The Salzillo Museum begins to take shape


Between 1909 and 1919, Murcian politician Isidoro de la Cierva promoted the creation of a museum, as recorded by the Brotherhood, which commissioned a first draft of the project from architect José Antonio Rodríguez, but it was never carried out. The planned area would have been three times larger than the current one.

Plano de la Iglesia de Jesús antes de la construcción del Museo Salzillo, según plano del arquitecto José Tamés (1950)
Plan of the Church of Jesus before the construction of the Salzillo Museum, according to the plan by architect José Tamés (1950)
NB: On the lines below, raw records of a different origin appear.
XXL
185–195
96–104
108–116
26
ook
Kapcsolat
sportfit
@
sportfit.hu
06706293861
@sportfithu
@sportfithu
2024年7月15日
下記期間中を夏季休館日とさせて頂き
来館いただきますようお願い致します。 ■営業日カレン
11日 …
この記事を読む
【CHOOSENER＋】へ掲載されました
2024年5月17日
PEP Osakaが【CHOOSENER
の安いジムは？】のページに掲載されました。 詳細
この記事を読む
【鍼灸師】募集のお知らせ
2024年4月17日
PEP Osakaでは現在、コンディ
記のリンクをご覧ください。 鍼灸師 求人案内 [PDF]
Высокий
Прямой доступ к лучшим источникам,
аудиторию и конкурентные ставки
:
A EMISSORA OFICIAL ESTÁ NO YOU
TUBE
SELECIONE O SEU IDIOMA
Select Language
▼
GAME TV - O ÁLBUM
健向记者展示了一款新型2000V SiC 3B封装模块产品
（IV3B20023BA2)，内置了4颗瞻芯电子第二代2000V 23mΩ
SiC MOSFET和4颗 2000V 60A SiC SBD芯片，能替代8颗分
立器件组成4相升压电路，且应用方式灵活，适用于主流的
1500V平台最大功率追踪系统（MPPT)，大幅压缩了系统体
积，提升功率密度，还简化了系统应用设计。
After other failed attempts during the Second Republic, the museum was finally created in 1941 by ministerial decree thanks to the initiative of the Minister of Education, Ibáñez Martín, Juan de la Cierva from the Ministry, and Emilio Díez de Revenga, in his capacity as president of the Brotherhood of Jesus.

José Tamés Alarcón, architect and conservator of monuments at the Directorate-General of Fine Arts, was commissioned to carry out the project in 1950, which was executed by Eduardo Jiménez Casalins. The works consisted of a new three-storey building and the conversion of the church for museum use.

Proyecto del Museo Salzillo de José Tamés propuesta en 1950
Salzillo Museum project by architect José Tamés, proposed in 1950

Given the poor condition of its foundations, its eight pillars were reinforced and the chapels were widened after removing the old altarpieces. Stripped of all decoration, it was easier for the public to visit the interior and for the floats to be taken out for the procession.

The entire church was decorated with faux architectural paintings by the Italian artist Paolo Sístori, but due to the poor condition of some parts and in an effort to achieve uniformity, those in the chapels were removed and the painter Mariano Ballester redid those in the dome.

In 1956, Manuel Jorge Aragoneses was appointed museum advisor by the Ministry of Education, and the nativity scene, sketches and other works by Salzillo and his school, deposited in the Provincial Museum of Fine Arts, were transferred to the new museum.

The nativity scene, consisting of more than five hundred pieces, was installed in a thirty-metre-long diorama in an L-shaped room lit by indirect overhead natural light.